Nested MATLAB struct is difficult to parse when fetched in DataJoint Python

221 views Asked by At

From DataJoint Python and DataJoint MATLAB, I have inserted the same values into a longblob attribute. From DataJoint Python it was inserted as a dictionary and from DataJoint MATLAB it was inserted as a struct. The entry that was inserted with DataJoint MATLAB is a recarray when fetched in Python, which is expected. However, this recarray is difficult to parse since there are nested values.

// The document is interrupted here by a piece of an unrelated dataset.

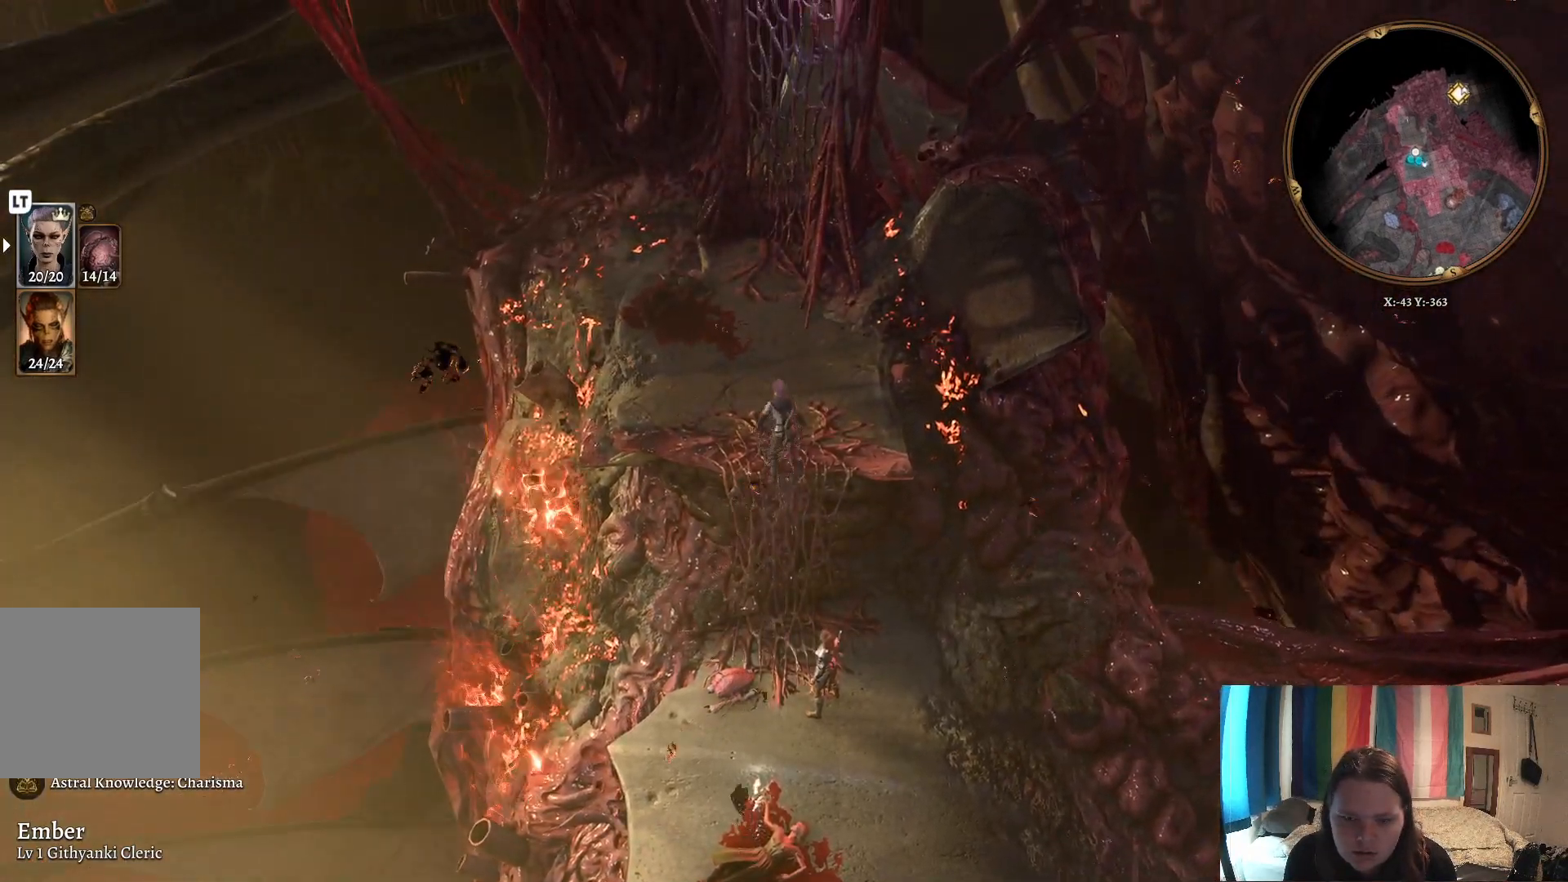
{"buttons": [], "left_stick": "up", "right_stick": "right", "events": [[183, "right_stick", "right"]]}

Inserted with DataJoint Python, fetched with DataJoint Python:

{'cat_gt': {'use_cat_gt': 1,
  'cat_gt_params': {'apfilter': ['biquad', 2, 300, 0],
   'gfix': [0.4, 0.1, 0.02],
   'extras': ['prb_fld', 't_miss_ok', 'ap', 'gblcar', 'out_prb_fld']}},
 'process_cluster': 'tiger',
 'clustering_method': 'Kilosort2'}

Inserted with DataJoint MATLAB, fetched with DataJoint Python:

rec.array([[(rec.array([[(array([[1.]]), rec.array([[(MatCell([['biquad'],
                                             [2.0],
                                             [300.0],
                                             [0.0]], dtype=object), array([[0.4 ],
                                           [0.1 ],
                                           [0.02]]), MatCell([['prb_fld'],
                                             ['t_miss_ok'],
                                             ['ap'],
                                             ['gblcar'],
                                             ['out_prb_fld']], dtype='<U11'))     ]],
                                  dtype=[('apfilter', 'O'), ('gfix', 'O'), ('extras', 'O')]))]],
                      dtype=[('use_cat_gt', 'O'), ('cat_gt_params', 'O')]), array(['tiger'], dtype='<U5'), array(['Kilosort2'], dtype='<U9'))]],
          dtype=[('cat_gt', 'O'), ('process_cluster', 'O'), ('clustering_method', 'O')])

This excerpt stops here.